> [TASK REQUIREMENTS] Please reproduce word for word the part of the article on Massachusetts health care changes between "Under the proposed" and "were to coexist.", inclusive.

━━━ TEXT EXCERPT

January 11, 2013 (PLANSPONSOR.com) – Massachusetts Governor Deval Patrick has proposed changes to the state’s universal health care law in anticipation of provisions of the federal health reform law.
Under the proposed legislation, effective June 30, the Fair Share Contribution Program would be eliminated. The program was established under the Commonwealth’s 2006 health care reform law and mandates that employers with 11 or more full-time equivalent employees (FTE) make a “fair and reasonable” contribution toward the health care costs of its full-time workers, or pay a $295 per FTE assessment (see “MA House Overrides Vetoes of Health Care Bill”). Patrick noted that the federal Affordable Care Act (ACA) has a similar policy for employers with more than 50 employees, effective in 2014, that could result in double-penalties if the two policies were to coexist.
“By eliminating the Fair Share Program, this bill will save significant administrative costs for Massachusetts employers; allow time to prepare for the implementation of the ACA provision; and ensure the state is streamlining possibly duplicative programs and assessments,” Patrick said.
The proposed legislation would also eliminate the state’s Medical Security Program (MSP) by the end of the year. MSP provides qualifying individuals receiving unemployment insurance benefits with health care coverage. Like the Fair Share Program, MSP will no longer be necessary under the ACA. “Through the ACA, individuals currently enrolled under MSP will be able to access subsidized health coverage through our existing state insurance programs like MassHealth and those offered at the Health Connector,” Patrick noted.

━━━━━━
━━━ DATA SUPPLIED

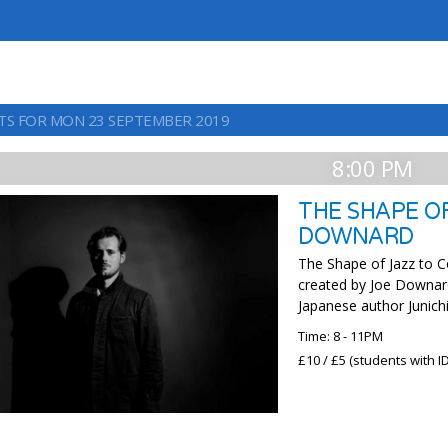
TS FOR MON 23 SEPTEMBER 2019
8:00 PM
THE SHAPE O
DOWNARD
The Shape of Jazz to C
created by Joe Downard
Japanese author Junichi
Time: 8 - 11PM
£10 / £5 (students with ID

━━━━━━

> [OUTPUT OF THE TASK]
Under the proposed legislation, effective June 30, the Fair Share Contribution Program would be eliminated. The program was established under the Commonwealth’s 2006 health care reform law and mandates that employers with 11 or more full-time equivalent employees (FTE) make a “fair and reasonable” contribution toward the health care costs of its full-time workers, or pay a $295 per FTE assessment (see “MA House Overrides Vetoes of Health Care Bill”). Patrick noted that the federal Affordable Care Act (ACA) has a similar policy for employers with more than 50 employees, effective in 2014, that could result in double-penalties if the two policies were to coexist.